Yeah I still think this is a minimal enhancement that yields a lot of value, but given that it may become legacy soon, I understand that ya'll don't want anything exploding as everything is switched over to .xet and the interference from any PR's that touch the meat and potatoes of this is undesirable.

I am going to be critical for a second, I am wary of .xet doing anything in particular to speed up cold download speeds. It largely looks like it's useful in reducing storage costs and making subsequent model downloads faster.

Some feedback:

  • In order for .xet to beat the performance of hf_transfer + downloading multiple files simultaneously for cold downloads, it needs to provide byte level parallelism for file downloads. It also needs to allow parallel file downloads. While .xet will save HF a lot on costs, and save time for subsequent loads, based off of cursory testing I did with llama 4, it does not provide any speed up for cold downloads. I recognize this may change.

  • hf_transfer is only one piece of the puzzle in terms of making downloads as fast as possible. It provides byte level parallelism for file downloads. To saturate the network bandwidth of powerful cloud machines you need to couple its use with also downloading files themselves in parallel, which is a one line change. So I'm aware that hf_transfer provides a speed up, but by itself it does not touch the upper limit of what's possible in terms of throughput.

  • If you are trying to arbitrarily test models, downloading the entire HF repo is not satisfactory as many models contain multiple versions of the same weights.
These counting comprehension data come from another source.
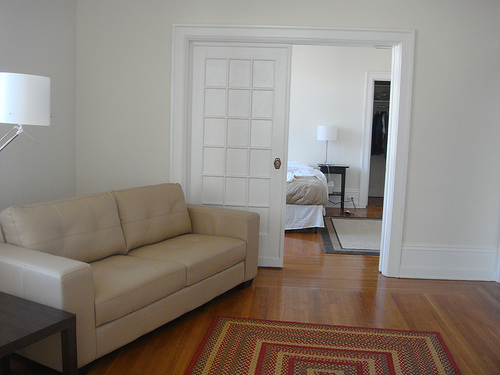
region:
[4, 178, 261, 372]
Beige leather two cushion sofa with loose back pillows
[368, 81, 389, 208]
Clothes hanging in the corner of a closet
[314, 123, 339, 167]
Table lamp with a silver base and white shade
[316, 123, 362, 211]
Wood table with a lamp on it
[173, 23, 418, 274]
White door with multiple panes and a gold tone handle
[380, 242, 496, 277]
Wide white baseboard molding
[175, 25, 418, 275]
Double door bedroom entryway with on door open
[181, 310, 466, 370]
Part of a red, brown and beige area rug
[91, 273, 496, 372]
Polished hardwood floor with an area rug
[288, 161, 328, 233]
Bed with beige comforter and white sheets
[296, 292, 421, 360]
a rug on the floor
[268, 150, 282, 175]
a doorknob on a door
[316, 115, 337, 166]
a lamp on a table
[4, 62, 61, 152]
a lmap over the couch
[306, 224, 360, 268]
a rug on the bedroom floor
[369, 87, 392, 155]
clothes in the closet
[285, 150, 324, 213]
sheets on the bed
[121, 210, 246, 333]
a couch in the living room area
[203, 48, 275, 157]
windows on the door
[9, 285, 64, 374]
a table next to the couch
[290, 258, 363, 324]
Medium brown hard wood floors.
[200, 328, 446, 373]
Multi colored rug on the floor.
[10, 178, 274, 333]
Beige couch in the living room.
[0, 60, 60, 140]
Creamy white lamp shade.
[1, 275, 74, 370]
Brown table beside the couch.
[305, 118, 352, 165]
Tall lamp on the table.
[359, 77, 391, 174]
Clothes in the closet.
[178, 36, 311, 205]
Door leading to the bedroom.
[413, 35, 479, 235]
Freshly painted white wall.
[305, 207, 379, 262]
Rug beside the bed.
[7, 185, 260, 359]
tan, leather couch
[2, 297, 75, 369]
brown end table by the couch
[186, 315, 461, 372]
red area rug in front of the couch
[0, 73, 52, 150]
white lamp over the couch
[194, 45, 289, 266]
white door to the bedroom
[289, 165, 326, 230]
a bed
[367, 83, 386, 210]
a closet in the bedroom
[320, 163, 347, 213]
brown end table by the bed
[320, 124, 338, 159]
lamp on bedroom end table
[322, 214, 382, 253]
tan and brown rug in bedroom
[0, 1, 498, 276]
white wall of room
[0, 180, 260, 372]
tan leather couch sitting diagonally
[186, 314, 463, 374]
red border around rug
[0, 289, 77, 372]
corner of wood table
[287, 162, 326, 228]
edge of unmade bed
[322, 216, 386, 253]
rug on wood floor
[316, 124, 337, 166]
white shade on lamp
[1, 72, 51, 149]
white shade on lamp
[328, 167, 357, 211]
electric plugs in wall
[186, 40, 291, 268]
white door with panels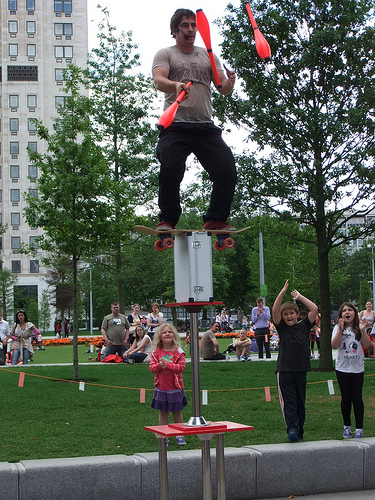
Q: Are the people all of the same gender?
A: No, they are both male and female.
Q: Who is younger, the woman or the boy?
A: The boy is younger than the woman.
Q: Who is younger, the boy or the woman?
A: The boy is younger than the woman.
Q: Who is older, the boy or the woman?
A: The woman is older than the boy.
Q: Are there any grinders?
A: No, there are no grinders.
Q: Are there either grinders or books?
A: No, there are no grinders or books.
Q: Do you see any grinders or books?
A: No, there are no grinders or books.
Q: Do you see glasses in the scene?
A: No, there are no glasses.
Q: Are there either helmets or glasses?
A: No, there are no glasses or helmets.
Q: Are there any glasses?
A: No, there are no glasses.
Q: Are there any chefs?
A: No, there are no chefs.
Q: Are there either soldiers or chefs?
A: No, there are no chefs or soldiers.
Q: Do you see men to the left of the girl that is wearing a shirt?
A: Yes, there is a man to the left of the girl.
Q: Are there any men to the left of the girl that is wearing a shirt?
A: Yes, there is a man to the left of the girl.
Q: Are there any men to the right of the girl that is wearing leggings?
A: No, the man is to the left of the girl.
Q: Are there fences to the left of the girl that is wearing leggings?
A: No, there is a man to the left of the girl.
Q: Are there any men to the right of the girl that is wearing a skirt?
A: Yes, there is a man to the right of the girl.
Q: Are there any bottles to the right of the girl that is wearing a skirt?
A: No, there is a man to the right of the girl.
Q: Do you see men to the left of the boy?
A: Yes, there is a man to the left of the boy.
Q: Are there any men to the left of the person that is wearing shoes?
A: Yes, there is a man to the left of the boy.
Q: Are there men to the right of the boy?
A: No, the man is to the left of the boy.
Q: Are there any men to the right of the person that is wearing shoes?
A: No, the man is to the left of the boy.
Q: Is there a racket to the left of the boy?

If the objective is the fastest start up time possible, that is not a viable approach. pipeline() abstracts this by inferring the framework. It would be nice if HF provided a tool that spits out the files to download for a given repo. May already exist, but I 'd have to dig through the code, last time I hunted for this I could not find an easy way to do it.

So, if there was one thing I'd ask HF for, it would be to test .xet with a larger model on a powerful cloud instance and make sure it's hitting the upper limits of the machine's bandwidth on a cold downlload, otherwise it will still be some factor slower than it can be.